Stream data to AWS S3 as a CSV file with Axios

Stream JSON response to AWS S3 as a CSV file with Axios

I’m assuming that, like me, you ran into a challenge where you needed to stream a large JSON response (not a file) without having to store the entire JSON array in memory before processing and uploading it as a document.

Streaming a JSON response with Axios returns the chunks of data as substrings of the entire JSON response, an approach would be to append all the chunks into a single string and run JSON.parse on the final string.

let data = '';
const response = await axios.get(url, { responseType: 'stream' });
response.data.on('data', (chunk) => {
    data += chunk;
});
const parsedData = JSON.parse(data);

This approach certainly works but depending on the size of the records this approach is not memory efficient, for over a hundred thousand records you could be seeing a memory usage of over 1GB. Having multiple users making concurrent requests with each request utilizing over 1GB is definitely not an optimal use of system resources.

In order to convert the chunks of data into a format that can be uploaded to CSV, you’d need to parse the data from the text format to a compatible. This can be achieved by making use of AsyncParser from the @json2csv/node npm package.

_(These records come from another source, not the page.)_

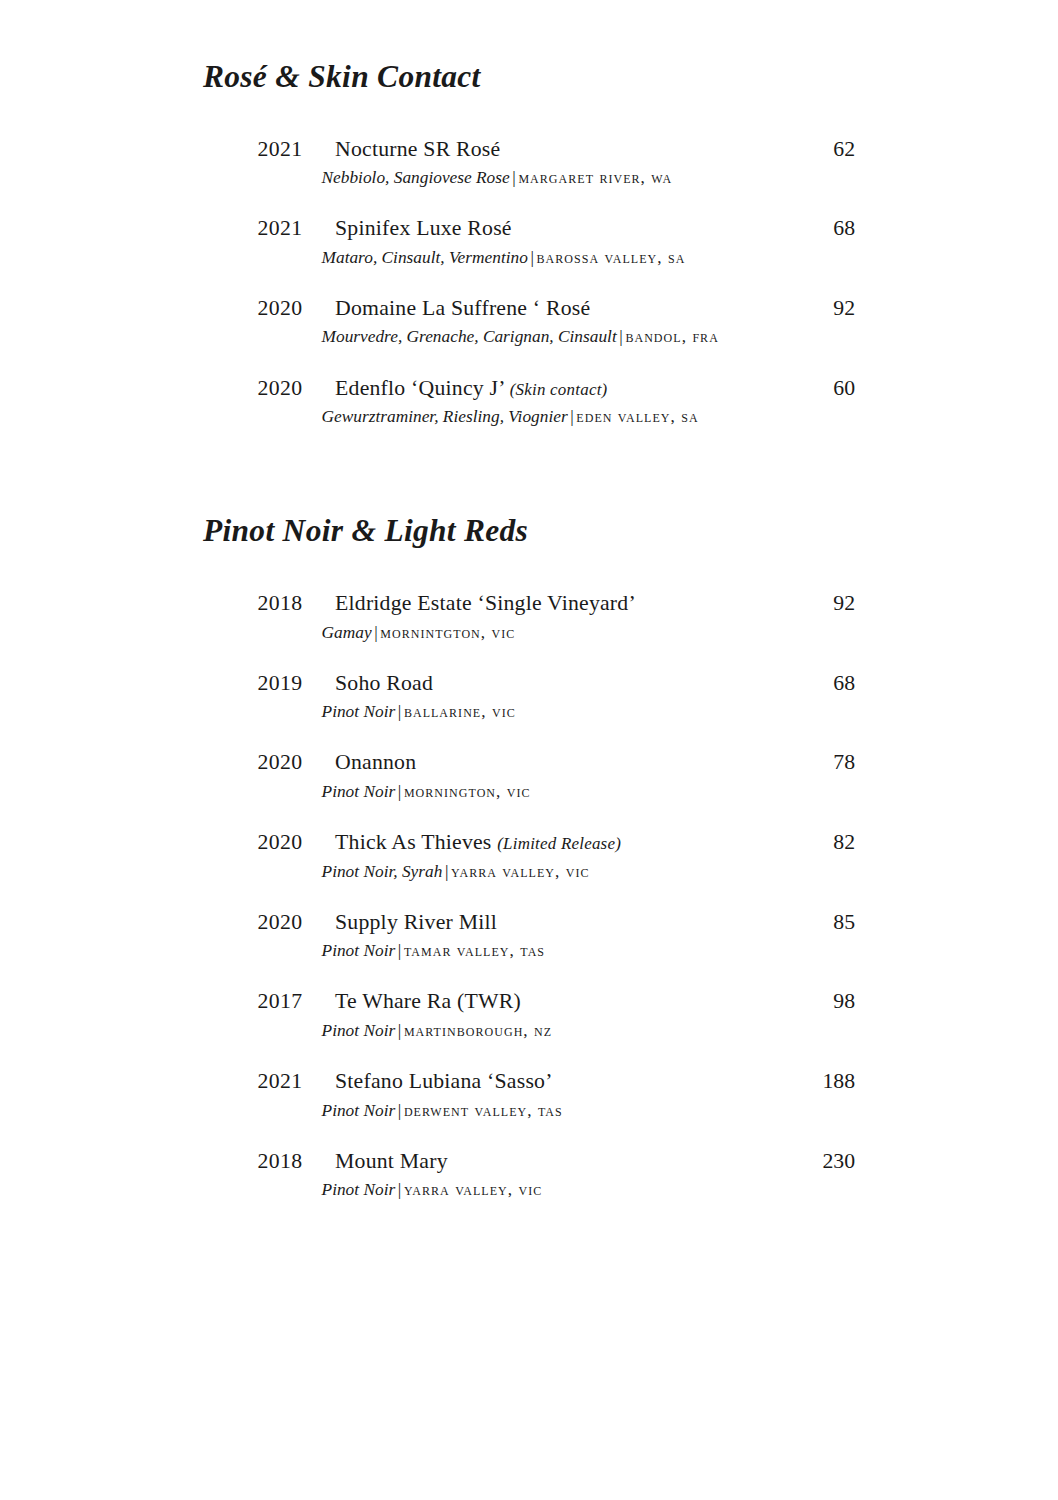Rosé & Skin Contact
2021 Nocturne SR Rosé 62
Nebbiolo, Sangiovese Rose|Margaret River, WA
2021 Spinifex Luxe Rosé 68
Mataro, Cinsault, Vermentino|Barossa Valley, SA
2020 Domaine La Suffrene ‘ Rosé 92
Mourvedre, Grenache, Carignan, Cinsault|Bandol, FRA
2020 Edenflo ‘Quincy J’ (Skin contact) 60
Gewurztraminer, Riesling, Viognier|Eden Valley, SA
Pinot Noir & Light Reds
2018 Eldridge Estate ‘Single Vineyard’ 92
Gamay|Mornintgton, VIC
2019 Soho Road 68
Pinot Noir|Ballarine, VIC
2020 Onannon 78
Pinot Noir|Mornington, VIC
2020 Thick As Thieves (Limited Release) 82
Pinot Noir, Syrah|Yarra Valley, VIC
2020 Supply River Mill 85
Pinot Noir|Tamar Valley, TAS
2017 Te Whare Ra (TWR) 98
Pinot Noir|Martinborough, NZ
2021 Stefano Lubiana ‘Sasso’ 188
Pinot Noir|Derwent Valley, TAS
2018 Mount Mary 230
Pinot Noir|Yarra Valley, VIC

The steps below highlight how to go about it

Step 1

Install the @json2csv/node package

npm i --save @json2csv/node

Step 2

Define your parser

const opts = {
  fields: ['header1', 'header2', 'header3']
};
const transformOpts = {};
const asyncOpts = {};
const parser = new AsyncParser(opts, asyncOpts, transformOpts);

for further configuration options, you can check out the doc

Step 3

Make use of your parser to parse your stream data and generate a PassThrough stream

function generateStream(url) {
  // Create a PassThrough stream to pipe data through
  const passThroughStream = new PassThrough();

  // Stream JSON data from the URL using Axios 
  axios.get(url, { responseType: 'stream' }).then((response) => {
    // Pipe the parsed response stream to the PassThrough stream
    parser.parse(response.data).pipe(passThroughStream);
  });
  return passThroughStream;
}

The generateStream function makes an API call with a { responseType: 'stream' } to indicate to Axios that the data should be returned as a continuous stream instead of a single chunk. Using a stream is memory efficient as opposed to loading all the records in memory at once, you only load a chunk into memory and process it.

Step 4

Upload your data to s3

const { S3Client } = require('@aws-sdk/client-s3');

const s3Client = new S3Client({
  region: 'region',
  credentials: {
    accessKeyId: 'access_key',
    secretAccessKey: 'secret_key',
  },
});
async function streamJsonToS3(url, s3Bucket, s3Key) {
  try {

    const passThroughStream = generateStream(url)


    // Create an S3 upload command
    const uploadParams = {
      Bucket: s3Bucket,
      Key: s3Key,
      Body: passThroughStream,
      ContentType: 'application/csv', // Set the content type to CSV
    };

    // Upload the data to S3
    const command = new Upload({
      client: s3Client,
      params: uploadParams
    });

     await command.done();


    console.log(`Successfully uploaded JSON data to S3 as CSV at ${s3Bucket}/${s3Key}`);
  } catch (error) {
    console.error('Error streaming and uploading data:', error);
  }
}

The Passthrough stream generated is then passed on to S3 for upload.

Conclusion

By streaming data to AWS S3 as a CSV file using Axios, you can significantly enhance the performance and efficiency of your application. This method allows for handling large datasets without overwhelming memory resources, as data is processed in manageable chunks. Utilizing AsyncParser from the @json2csv/node package ensures that the data is accurately parsed and formatted, while the use of a PassThrough stream facilitates seamless data transfer to S3. Overall, this approach optimizes resource usage and maintains consistent performance regardless of the volume of data being processed.